■ JOB
Could you reproduce the text of the items below, from their start through the line containing "مواقع التواصل الاجتماعي", inclusive, and leave the pictures out of your answer?
(STORED DATA begins)
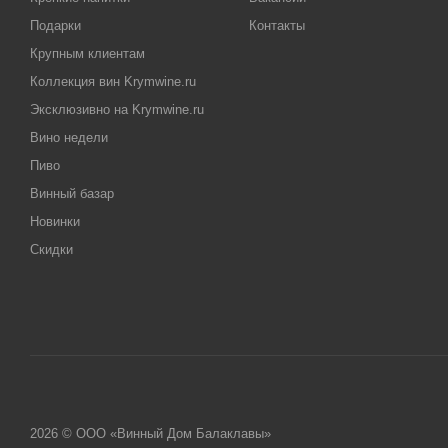
Подарки
Контакты
Крупным клиентам
Коллекция вин Krymwine.ru
Эксклюзивно на Krymwine.ru
Вино недели
Пиво
Винный базар
Новинки
Скидки
2026 © ООО «Винный Дом Балаклавы»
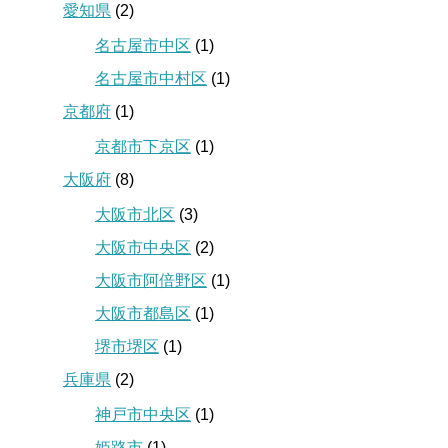
愛知県
(2)
名古屋市中区
(1)
名古屋市中村区
(1)
京都府
(1)
京都市下京区
(1)
大阪府
(8)
大阪市北区
(3)
大阪市中央区
(2)
大阪市阿倍野区
(1)
大阪市都島区
(1)
堺市堺区
(1)
兵庫県
(2)
神戸市中央区
(1)
姫路市
(1)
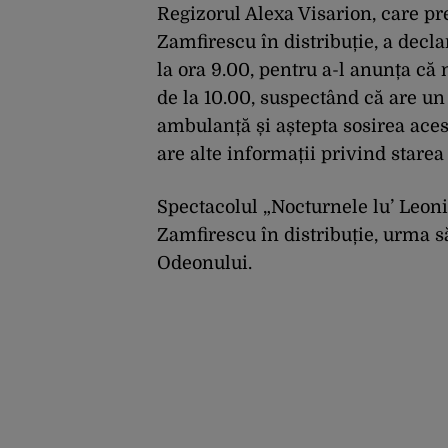
Regizorul Alexa Visarion, care pr
Zamfirescu în distribuție, a decl
la ora 9.00, pentru a-l anunța că
de la 10.00, suspectând că are un
ambulanță și aștepta sosirea aces
are alte informații privind starea 
Spectacolul „Nocturnele lu’ Leoni
Zamfirescu în distribuție, urma s
Odeonului.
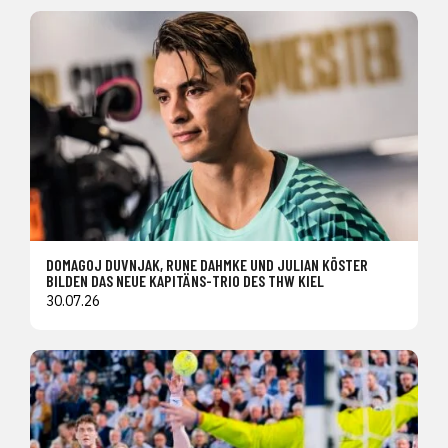
DOMAGOJ DUVNJAK, RUNE DAHMKE UND JULIAN KÖSTER
BILDEN DAS NEUE KAPITÄNS-TRIO DES THW KIEL
30.07.26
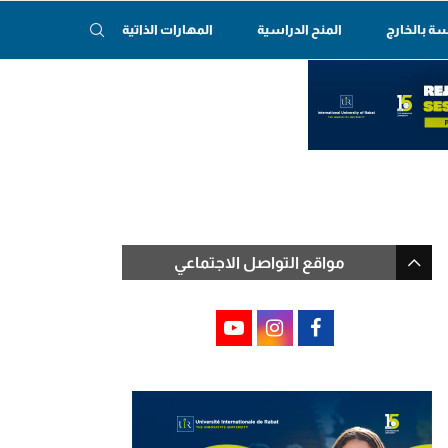
سة بالخارج
المنح الدراسية
المهارات الذاتية
مواقع التواصل الاجتماعي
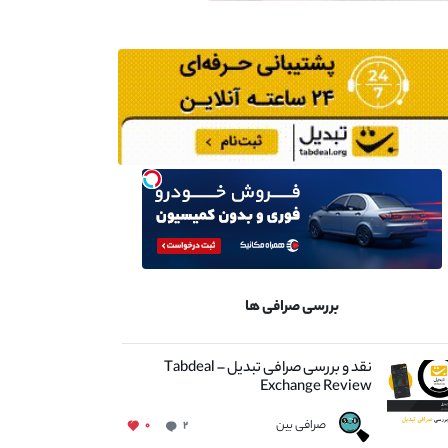
بررسی صرافی ها
نقد و بررسی صرافی تبدیل – Tabdeal
Exchange Review
صرافی بین
۰
۲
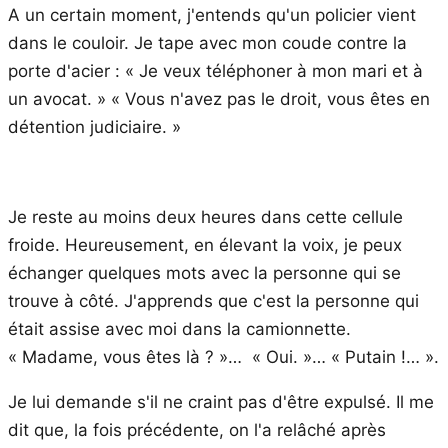
A un certain moment, j'entends qu'un policier vient
dans le couloir. Je tape avec mon coude contre la
porte d'acier : « Je veux téléphoner à mon mari et à
un avocat. » « Vous n'avez pas le droit, vous êtes en
détention judiciaire. »
Je reste au moins deux heures dans cette cellule
froide. Heureusement, en élevant la voix, je peux
échanger quelques mots avec la personne qui se
trouve à côté. J'apprends que c'est la personne qui
était assise avec moi dans la camionnette.
« Madame, vous êtes là ? »… « Oui. »… « Putain !… ».
Je lui demande s'il ne craint pas d'être expulsé. Il me
dit que, la fois précédente, on l'a relâché après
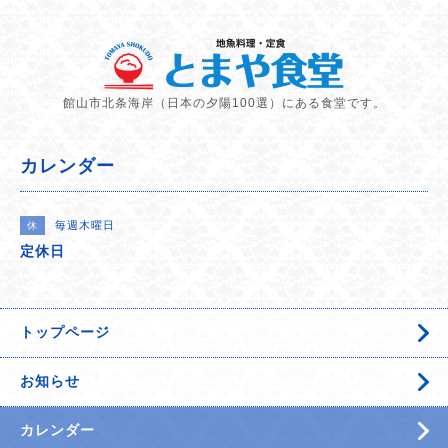
館山市北条海岸（日本の夕陽100選）にある食堂です。
カレンダー
毎週木曜日
休
定休日
トップページ
お知らせ
カレンダー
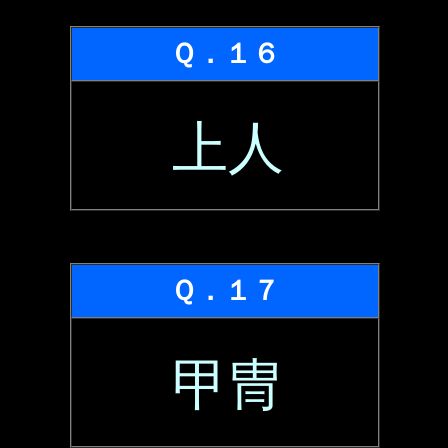
Ｑ．１６
上人
Ｑ．１７
甲冑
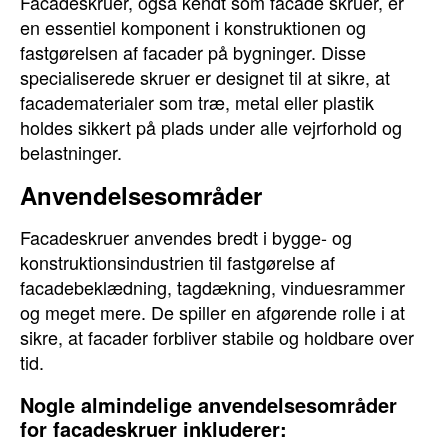
Facadeskruer, også kendt som facade skruer, er
en essentiel komponent i konstruktionen og
fastgørelsen af facader på bygninger. Disse
specialiserede skruer er designet til at sikre, at
facadematerialer som træ, metal eller plastik
holdes sikkert på plads under alle vejrforhold og
belastninger.
Anvendelsesområder
Facadeskruer anvendes bredt i bygge- og
konstruktionsindustrien til fastgørelse af
facadebeklædning, tagdækning, vinduesrammer
og meget mere. De spiller en afgørende rolle i at
sikre, at facader forbliver stabile og holdbare over
tid.
Nogle almindelige anvendelsesområder
for facadeskruer inkluderer:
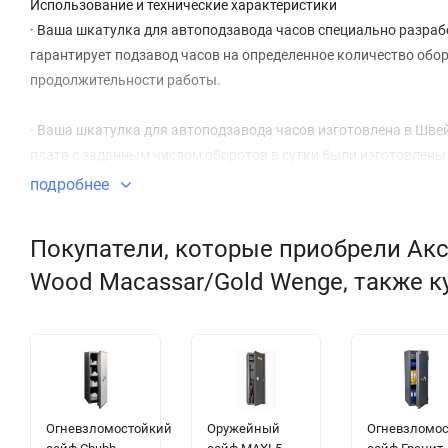
Использование и технические характеристики
· Ваша шкатулка для автоподзавода часов специально разраб
гарантирует подзавод часов на определенное количество оборо
продолжительности работы.
· Ваша шкатулка для автоподзавода часов изготовлена в Шв
плата с заданным числом оборотов в сутки были изготовлен
обеспечивающих высокую надежность и долговечность этих и
подробнее
Благодаря низкому потреблению энергии, в шкатулке использ
Покупатели, которые приобрели Аксе
обеспечивающие непрерывную продолжительность работы в те
Wood Macassar/Gold Wenge, также к
· Ваша шкатулка для автоподзавода часов специально запрог
вращения, что достаточно практически для всех автоматичес
Огневзломостойкий
Оружейный
Огневзломо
(STORED DATA ends)
■ WRITTEN RESPONSE
Подарки
Контакты
Крупным клиентам
Коллекция вин Krymwine.ru
Эксклюзивно на Krymwine.ru
Вино недели
Пиво
Винный базар
Новинки
Скидки
2026 © ООО «Винный Дом Балаклавы»
愛知県
(2)
名古屋市中区
(1)
名古屋市中村区
(1)
京都府
(1)
京都市下京区
(1)
大阪府
(8)
大阪市北区
(3)
大阪市中央区
(2)
大阪市阿倍野区
(1)
大阪市都島区
(1)
堺市堺区
(1)
兵庫県
(2)
神戸市中央区
(1)
姫路市
(1)
Regizorul Alexa Visarion, care pr
Zamfirescu în distribuție, a decl
la ora 9.00, pentru a-l anunța că
de la 10.00, suspectând că are un
ambulanță și aștepta sosirea aces
are alte informații privind starea 
Spectacolul „Nocturnele lu’ Leoni
Zamfirescu în distribuție, urma s
Odeonului.
DOMAGOJ DUVNJAK, RUNE DAHMKE UND JULIAN KÖSTER
BILDEN DAS NEUE KAPITÄNS-TRIO DES THW KIEL
30.07.26
سة بالخارج
المنح الدراسية
المهارات الذاتية
مواقع التواصل الاجتماعي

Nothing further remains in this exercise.